| Task instructions |
Your job is to return every line of the listing holding the string "tracking".

| Task data |
★ ★ ★ ★ ★ ★ ★

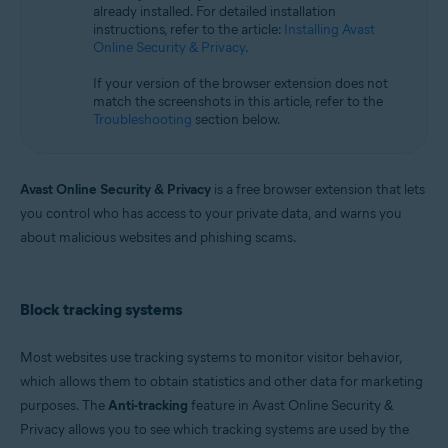
already installed. For detailed installation
Microsoft Windows 11 Home / Pro / Enterprise / Education
instructions, refer to the article:
Installing Avast
Microsoft Windows 10 Home / Pro / Enterprise / Education - 32 / 64-bit
Online Security & Privacy
.
Microsoft Windows 8.1 / Pro / Enterprise - 32 / 64-bit
Microsoft Windows 8 / Pro / Enterprise - 32 / 64-bit
If your version of the browser extension does not
Microsoft Windows 7 Home Basic / Home Premium / Professional /
match the screenshots in this article, refer to the
Enterprise / Ultimate - Service Pack 1, 32 / 64-bit
Troubleshooting
section below.
Apple macOS 14.x (Sonoma)
Apple macOS 13.x (Ventura)
Apple macOS 12.x (Monterey)
Avast Online Security & Privacy
is a free browser extension that lets
Apple macOS 11.x (Big Sur)
you control who has access to your private data, and warns you
Apple macOS 10.15.x (Catalina)
about malicious websites and phishing scams.
Apple macOS 10.14.x (Mojave)
Apple macOS 10.13.x (High Sierra)
Apple macOS 10.12.x (Sierra)
Block tracking systems
Most websites use tracking systems to monitor visitor behavior,
which allows them to obtain statistics and other data for marketing
purposes. The
Anti-tracking
feature in Avast Online Security &
Privacy allows you to see which tracking systems are used by the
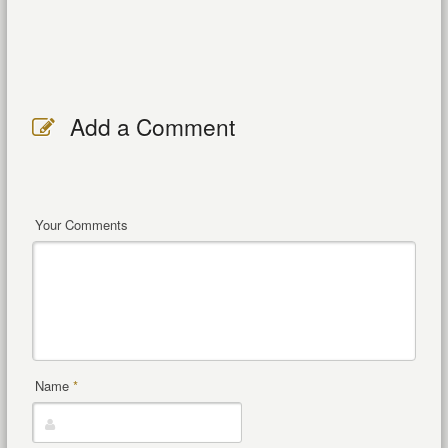
Add a Comment
Your Comments
Name
*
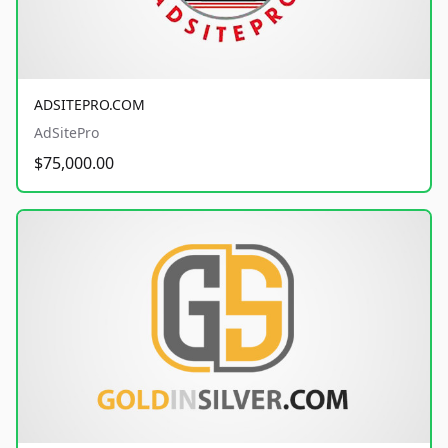
ADSITEPRO.COM
AdSitePro
$75,000.00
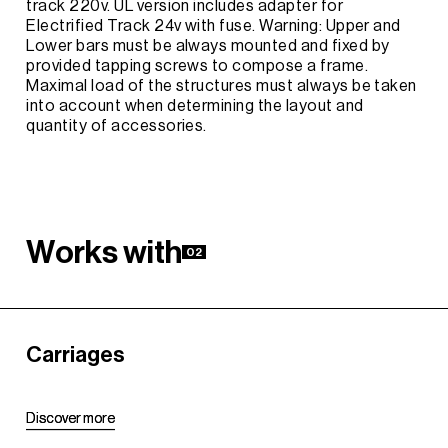
track 220v. UL version includes adapter for
Electrified Track 24v with fuse. Warning: Upper and
Lower bars must be always mounted and fixed by
provided tapping screws to compose a frame.
Maximal load of the structures must always be taken
into account when determining the layout and
quantity of accessories.
W
o
r
k
s
w
i
t
h
02
Carriages
D
D
i
i
s
s
c
c
o
o
v
v
e
e
r
r
m
m
o
o
r
r
e
e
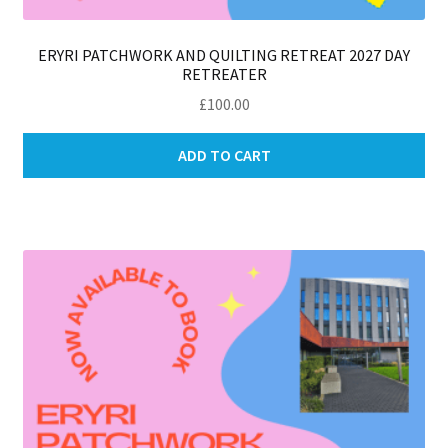
ERYRI PATCHWORK AND QUILTING RETREAT 2027 DAY
RETREATER
£
100.00
ADD TO CART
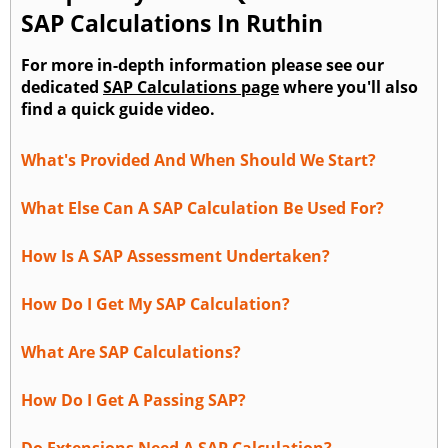
SAP Calculations In Ruthin
For more in-depth information please see our
dedicated
SAP Calculations page
where you'll also
find a quick guide video.
What's Provided And When Should We Start?
What Else Can A SAP Calculation Be Used For?
How Is A SAP Assessment Undertaken?
How Do I Get My SAP Calculation?
What Are SAP Calculations?
How Do I Get A Passing SAP?
Do Extensions Need A SAP Calculation?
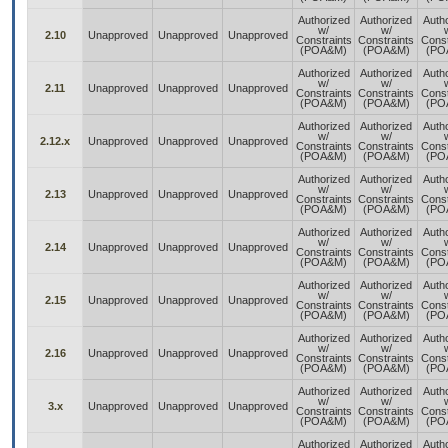
Authorized
Authorized
Auth
w/
w/
2.10
Unapproved
Unapproved
Unapproved
Constraints
Constraints
Const
(POA&M)
(POA&M)
(PO
Authorized
Authorized
Auth
w/
w/
2.11
Unapproved
Unapproved
Unapproved
Constraints
Constraints
Const
(POA&M)
(POA&M)
(PO
Authorized
Authorized
Auth
w/
w/
2.12.x
Unapproved
Unapproved
Unapproved
Constraints
Constraints
Const
(POA&M)
(POA&M)
(PO
Authorized
Authorized
Auth
w/
w/
2.13
Unapproved
Unapproved
Unapproved
Constraints
Constraints
Const
(POA&M)
(POA&M)
(PO
Authorized
Authorized
Auth
w/
w/
2.14
Unapproved
Unapproved
Unapproved
Constraints
Constraints
Const
(POA&M)
(POA&M)
(PO
Authorized
Authorized
Auth
w/
w/
2.15
Unapproved
Unapproved
Unapproved
Constraints
Constraints
Const
(POA&M)
(POA&M)
(PO
Authorized
Authorized
Auth
w/
w/
2.16
Unapproved
Unapproved
Unapproved
Constraints
Constraints
Const
(POA&M)
(POA&M)
(PO
Authorized
Authorized
Auth
w/
w/
3.x
Unapproved
Unapproved
Unapproved
Constraints
Constraints
Const
(POA&M)
(POA&M)
(PO
Authorized
Authorized
Auth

★ ★ ★ ★ ★ ★ ★

| Result below |
Block tracking systems
Most websites use tracking systems to monitor visitor behavior,
Anti-tracking
Privacy allows you to see which tracking systems are used by the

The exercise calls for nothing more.